WHAT THE TASK REQUIRES
Return all of the data exactly, with nothing left out but the pictures.

---------- PROVIDED DATA ----------

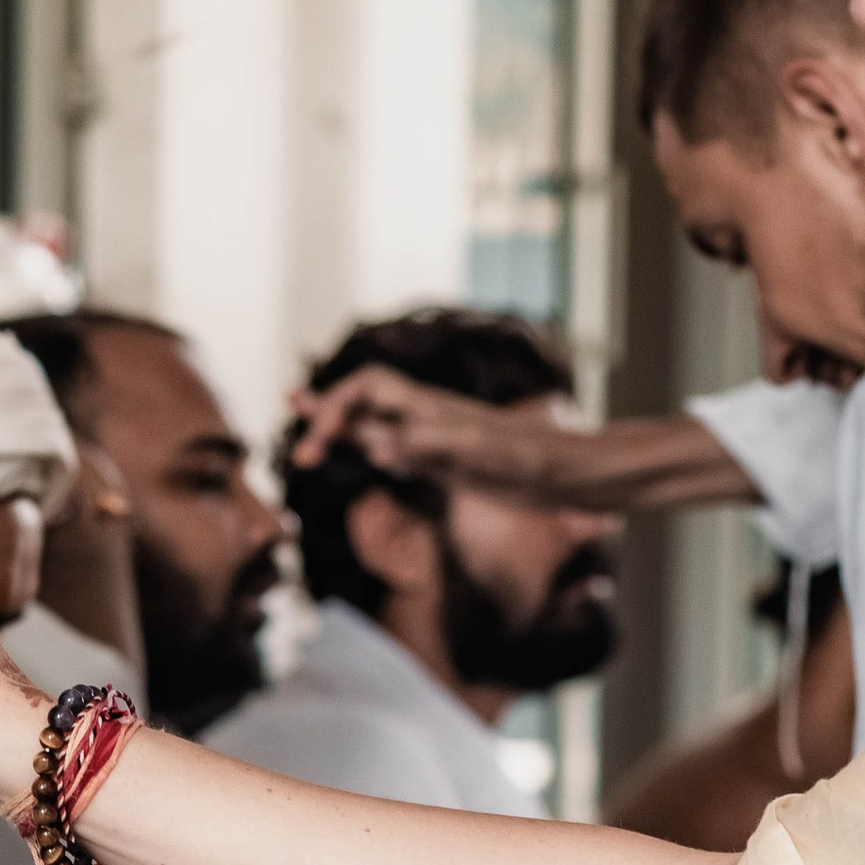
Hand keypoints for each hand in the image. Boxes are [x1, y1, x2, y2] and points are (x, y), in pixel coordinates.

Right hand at [288, 365, 572, 480]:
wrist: (569, 474)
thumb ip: (432, 444)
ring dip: (342, 428)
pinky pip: (398, 449)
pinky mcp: (447, 460)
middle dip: (326, 416)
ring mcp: (435, 438)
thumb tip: (380, 444)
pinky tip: (364, 454)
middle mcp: (426, 417)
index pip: (366, 390)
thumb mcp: (482, 453)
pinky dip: (372, 448)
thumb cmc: (532, 460)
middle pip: (363, 403)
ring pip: (377, 426)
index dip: (336, 408)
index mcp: (429, 408)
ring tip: (307, 434)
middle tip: (296, 442)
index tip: (319, 444)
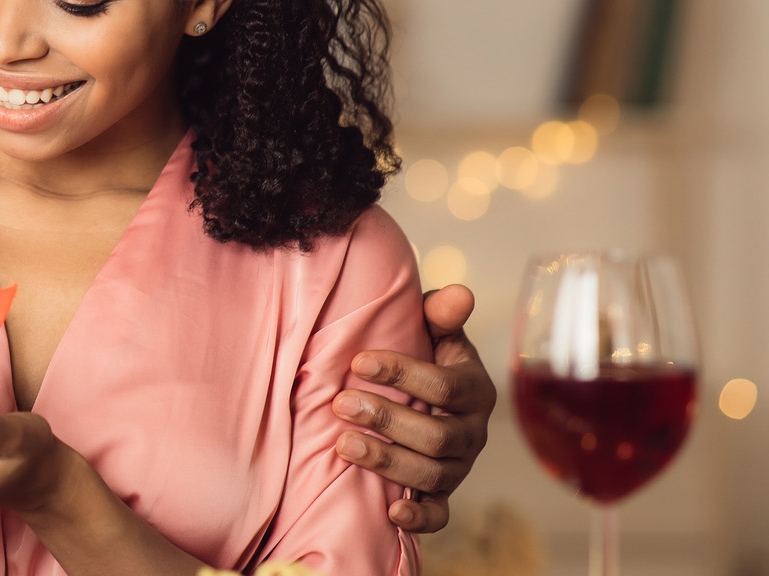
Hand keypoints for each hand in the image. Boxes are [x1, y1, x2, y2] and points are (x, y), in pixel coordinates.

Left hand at [332, 284, 495, 533]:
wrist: (428, 401)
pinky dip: (420, 520)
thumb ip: (441, 315)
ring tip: (343, 445)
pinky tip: (390, 513)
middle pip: (436, 435)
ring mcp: (458, 467)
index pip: (443, 386)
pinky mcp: (443, 495)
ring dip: (387, 461)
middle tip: (340, 404)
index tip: (358, 363)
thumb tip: (459, 294)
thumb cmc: (426, 359)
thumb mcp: (436, 333)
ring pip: (431, 475)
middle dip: (385, 420)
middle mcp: (471, 433)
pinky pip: (440, 516)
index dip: (401, 374)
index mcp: (474, 390)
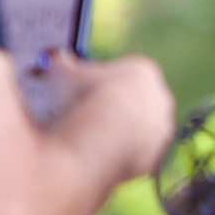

----------

TASK RESPONSE
Hand keypoints for each hand in the image. Boxes are [x1, y1, x2, y2] and points are (x, y), in pixel coordinates.

Right hand at [288, 365, 572, 480]:
wrist: (569, 474)
thumb ip: (432, 444)
ring dip: (342, 428)
pinky pip: (398, 449)
pinky mcp: (447, 460)
middle dip: (326, 416)
ring mcp: (435, 438)
thumb tip: (380, 444)
pinky tip: (364, 454)
middle mcp: (426, 417)
index pip: (366, 390)
thumb mcp: (482, 453)
pinky dip: (372, 448)
thumb cmc: (532, 460)
middle pip: (363, 403)
ring pip: (377, 426)
index dip: (336, 408)
index mcp: (429, 408)
ring tip: (307, 434)
middle tip: (296, 442)
index tip: (319, 444)
Hand keypoints for each hand in the image. Boxes are [x1, y1, x2, y2] and points are (x, y), in pixel coordinates.

Left hand at [332, 284, 495, 533]:
wrist: (428, 401)
pinky dip: (420, 520)
thumb ip: (441, 315)
ring tip: (343, 445)
pinky tip: (390, 513)
middle pip: (436, 435)
ring mcp: (458, 467)
index pip: (443, 386)
pinky mcp: (443, 495)
ring dip: (387, 461)
middle tip: (340, 404)
index tip: (358, 363)
thumb tip: (459, 294)
thumb cmc: (426, 359)
thumb mcp: (436, 333)
ring pip: (431, 475)
middle dip: (385, 420)
middle mcp: (471, 433)
pinky pip: (440, 516)
index dip: (401, 374)
index mcp: (474, 390)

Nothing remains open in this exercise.